O recuo equivocado do governo
Sem dúvida, trata-se de um equívoco grave por parte do governo. A Jovem Pan, claramente, conduziu uma campanha a favor de Jair Bolsonaro.

Neuton Correa, Aldenor Ferreira*
Publicado em: 23/03/2024 às 04:43 | Atualizado em: 23/03/2024 às 04:43
O governo Lula, por meio da Secretaria de Comunicação e da Advocacia Geral da União (AGU), recuou na ação que poderia cassar a concessão da rádio Jovem Pan, acusada pelo Ministério Público Federal de fazer cobertura jornalística que pregava a ruptura institucional.
Sem dúvida, trata-se de um equívoco grave por parte do governo. A rádio, claramente, conduziu uma campanha a favor de Jair Bolsonaro. A emissora foi contra sua obrigação jornalística de imparcialidade, que constitui um dos pilares essenciais para se obter e manter a concessão.

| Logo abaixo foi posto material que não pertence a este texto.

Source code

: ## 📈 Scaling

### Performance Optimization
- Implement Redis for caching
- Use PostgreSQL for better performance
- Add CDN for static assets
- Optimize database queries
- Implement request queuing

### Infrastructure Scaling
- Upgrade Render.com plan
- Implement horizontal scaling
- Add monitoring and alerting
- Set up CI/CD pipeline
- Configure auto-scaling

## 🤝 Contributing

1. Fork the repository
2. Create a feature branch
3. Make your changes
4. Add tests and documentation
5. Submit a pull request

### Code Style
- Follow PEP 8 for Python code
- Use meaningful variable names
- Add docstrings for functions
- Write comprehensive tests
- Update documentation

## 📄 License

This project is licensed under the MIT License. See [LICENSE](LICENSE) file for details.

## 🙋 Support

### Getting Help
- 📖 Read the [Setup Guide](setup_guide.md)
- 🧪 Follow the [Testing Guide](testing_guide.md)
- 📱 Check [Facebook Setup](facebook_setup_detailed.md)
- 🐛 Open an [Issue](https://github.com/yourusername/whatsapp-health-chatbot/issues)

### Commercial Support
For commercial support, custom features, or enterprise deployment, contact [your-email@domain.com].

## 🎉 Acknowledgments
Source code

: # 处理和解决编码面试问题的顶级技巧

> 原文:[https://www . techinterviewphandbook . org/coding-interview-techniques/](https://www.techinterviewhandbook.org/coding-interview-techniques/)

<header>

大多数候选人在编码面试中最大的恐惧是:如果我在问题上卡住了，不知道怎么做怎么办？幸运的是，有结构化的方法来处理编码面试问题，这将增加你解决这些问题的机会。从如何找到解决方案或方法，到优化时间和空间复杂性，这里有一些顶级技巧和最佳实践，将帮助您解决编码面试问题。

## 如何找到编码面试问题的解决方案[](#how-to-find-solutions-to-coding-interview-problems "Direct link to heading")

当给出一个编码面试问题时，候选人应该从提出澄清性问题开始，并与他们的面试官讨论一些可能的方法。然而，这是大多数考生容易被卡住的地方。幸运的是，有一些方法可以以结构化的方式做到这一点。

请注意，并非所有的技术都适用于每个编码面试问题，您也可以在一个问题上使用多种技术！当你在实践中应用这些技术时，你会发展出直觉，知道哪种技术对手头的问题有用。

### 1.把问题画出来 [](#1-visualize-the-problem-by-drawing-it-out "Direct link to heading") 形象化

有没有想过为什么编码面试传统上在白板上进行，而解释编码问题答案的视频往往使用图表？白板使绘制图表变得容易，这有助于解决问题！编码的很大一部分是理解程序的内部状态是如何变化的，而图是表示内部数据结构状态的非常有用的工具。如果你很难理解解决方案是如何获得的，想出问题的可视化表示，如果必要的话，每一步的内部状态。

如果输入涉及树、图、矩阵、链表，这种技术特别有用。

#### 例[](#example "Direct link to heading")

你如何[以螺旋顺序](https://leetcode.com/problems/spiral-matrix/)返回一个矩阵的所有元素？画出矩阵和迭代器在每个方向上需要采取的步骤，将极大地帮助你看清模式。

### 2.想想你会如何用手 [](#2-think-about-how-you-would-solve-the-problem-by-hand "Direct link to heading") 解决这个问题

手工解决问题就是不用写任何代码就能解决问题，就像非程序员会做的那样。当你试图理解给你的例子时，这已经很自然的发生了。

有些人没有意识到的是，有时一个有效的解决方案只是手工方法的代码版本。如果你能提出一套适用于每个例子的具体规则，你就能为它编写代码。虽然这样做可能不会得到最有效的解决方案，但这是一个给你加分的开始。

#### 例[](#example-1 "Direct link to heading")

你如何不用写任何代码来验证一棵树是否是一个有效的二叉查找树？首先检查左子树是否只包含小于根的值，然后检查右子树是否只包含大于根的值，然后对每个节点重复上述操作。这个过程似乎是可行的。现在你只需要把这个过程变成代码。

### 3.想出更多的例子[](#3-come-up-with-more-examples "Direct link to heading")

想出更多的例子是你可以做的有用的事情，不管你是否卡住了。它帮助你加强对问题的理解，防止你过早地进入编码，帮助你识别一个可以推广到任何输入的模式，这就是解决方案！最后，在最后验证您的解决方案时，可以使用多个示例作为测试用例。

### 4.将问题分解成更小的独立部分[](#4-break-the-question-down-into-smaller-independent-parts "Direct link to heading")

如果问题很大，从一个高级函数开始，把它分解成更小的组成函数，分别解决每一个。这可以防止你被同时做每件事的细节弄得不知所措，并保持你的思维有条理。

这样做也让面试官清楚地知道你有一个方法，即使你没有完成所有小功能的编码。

É importante lembrar, sempre, que ninguém é dono de emissora de rádio ou de TV. A Constituição brasileira afirma que é responsabilidade da União explorar diretamente ou através de concessão os serviços de rádio e televisão. Portanto, o que existe é uma concessão realizada pelo governo.
Imparcialidade
Esta concessão possui regras que devem ser seguidas pelo concessionário, por exemplo, a imparcialidade jornalística. No contexto da cobertura política, uma emissora de rádio ou de TV não pode demonstrar preferência por candidatos ou partidos políticos. Ela não pode fazer propaganda a favor de nenhum candidato em particular. Neste caso, é necessário abrir espaço em sua programação de maneira igualitária para todos os envolvidos.
No entanto, não foi isto o que aconteceu na programação da Jovem Pan. De forma alguma. As evidências em vídeo estão disponíveis para serem examinadas. A rádio, de maneira clara, apoiou Bolsonaro, sua ideologia, seus planos e os candidatos aliados a ele.

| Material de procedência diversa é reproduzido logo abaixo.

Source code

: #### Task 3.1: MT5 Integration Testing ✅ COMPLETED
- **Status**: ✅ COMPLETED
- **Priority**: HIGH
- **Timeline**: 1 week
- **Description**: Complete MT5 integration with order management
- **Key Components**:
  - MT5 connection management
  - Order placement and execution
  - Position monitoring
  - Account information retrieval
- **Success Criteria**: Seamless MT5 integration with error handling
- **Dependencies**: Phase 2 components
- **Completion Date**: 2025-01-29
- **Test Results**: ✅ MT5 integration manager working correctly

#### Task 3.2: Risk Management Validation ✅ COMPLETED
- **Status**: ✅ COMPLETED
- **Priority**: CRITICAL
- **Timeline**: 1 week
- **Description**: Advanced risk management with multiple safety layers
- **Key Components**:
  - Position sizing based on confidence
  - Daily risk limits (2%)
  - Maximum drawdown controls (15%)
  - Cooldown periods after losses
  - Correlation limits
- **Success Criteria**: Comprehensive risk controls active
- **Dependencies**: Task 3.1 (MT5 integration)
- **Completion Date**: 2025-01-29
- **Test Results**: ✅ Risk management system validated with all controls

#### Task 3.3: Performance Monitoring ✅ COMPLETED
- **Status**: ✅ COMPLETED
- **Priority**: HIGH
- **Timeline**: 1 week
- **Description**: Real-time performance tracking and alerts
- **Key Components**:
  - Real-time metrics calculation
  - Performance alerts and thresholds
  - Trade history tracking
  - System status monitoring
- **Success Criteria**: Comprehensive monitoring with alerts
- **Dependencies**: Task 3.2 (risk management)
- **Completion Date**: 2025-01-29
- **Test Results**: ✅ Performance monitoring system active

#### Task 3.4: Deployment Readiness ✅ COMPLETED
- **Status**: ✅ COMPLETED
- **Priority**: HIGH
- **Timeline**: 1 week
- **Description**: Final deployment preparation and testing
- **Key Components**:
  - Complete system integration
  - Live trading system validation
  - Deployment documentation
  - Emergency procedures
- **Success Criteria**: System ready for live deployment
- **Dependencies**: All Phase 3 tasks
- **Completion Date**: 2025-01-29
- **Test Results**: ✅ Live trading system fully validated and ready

Além disso, muitos discursos de jornalistas e editoriais continham conteúdo golpista e desinformativo. Em toda sua grade de programação havia ataques à democracia, ao sistema eleitoral, ao Supremo Tribunal Federal, ao então candidato Lula e ao PT. A rádio agiu como uma ferramenta de campanha para Jair Bolsonaro.
Nesse contexto, a ação do Ministério Público Federal que buscava a cassação da concessão da rádio foi completamente justificada. Na verdade, tratou-se de uma medida democrática e republicana. Uma medida que está em consonância com o papel do MPF na proteção dos interesses da sociedade.
O recuo
No entanto, como mencionado, o governo recuou da ação de cassação da concessão. Para mim, esta decisão representa um erro extremamente grave. Afinal, o Estado é responsável por garantir o cumprimento das leis. Neste sentido, o governo, como líder atual do Estado brasileiro, não pode dar um exemplo negativo e buscar conciliação com aqueles que cometeram infrações graves.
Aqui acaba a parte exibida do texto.